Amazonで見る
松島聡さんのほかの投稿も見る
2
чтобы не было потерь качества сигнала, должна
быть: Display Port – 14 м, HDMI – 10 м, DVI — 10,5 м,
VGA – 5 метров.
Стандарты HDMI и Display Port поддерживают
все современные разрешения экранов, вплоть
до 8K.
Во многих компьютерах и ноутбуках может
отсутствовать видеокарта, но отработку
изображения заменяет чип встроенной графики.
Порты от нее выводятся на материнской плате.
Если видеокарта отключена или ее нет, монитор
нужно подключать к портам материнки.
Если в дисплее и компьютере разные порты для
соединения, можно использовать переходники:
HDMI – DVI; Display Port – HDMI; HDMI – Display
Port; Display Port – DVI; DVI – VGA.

---

## [Exercise aim]
Pull out each line of the records that contains the string "Port". Case counts.

## [Result of the exercise]
быть: Display Port – 14 м, HDMI – 10 м, DVI — 10,5 м,
Стандарты HDMI и Display Port поддерживают
HDMI – DVI; Display Port – HDMI; HDMI – Display
Port; Display Port – DVI; DVI – VGA.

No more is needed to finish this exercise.